>>>
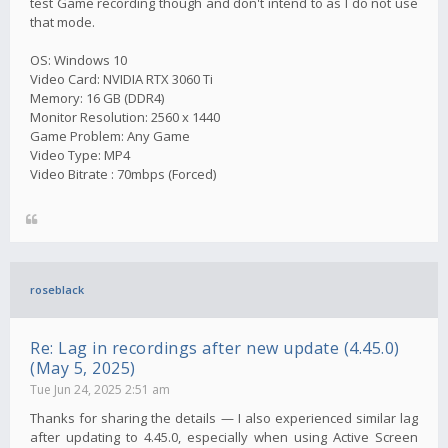
test Game recording though and don't intend to as I do not use
that mode.
OS: Windows 10
Video Card: NVIDIA RTX 3060 Ti
Memory: 16 GB (DDR4)
Monitor Resolution: 2560 x 1440
Game Problem: Any Game
Video Type: MP4
Video Bitrate : 70mbps (Forced)
roseblack
Re: Lag in recordings after new update (4.45.0)
(May 5, 2025)
Tue Jun 24, 2025 2:51 am
Thanks for sharing the details — I also experienced similar lag
after updating to 4.45.0, especially when using Active Screen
<<<
[Work instruction] Show every line of the material that contains the string "after", matching case exactly.

[Answer box]
Re: Lag in recordings after new update (4.45.0)
after updating to 4.45.0, especially when using Active Screen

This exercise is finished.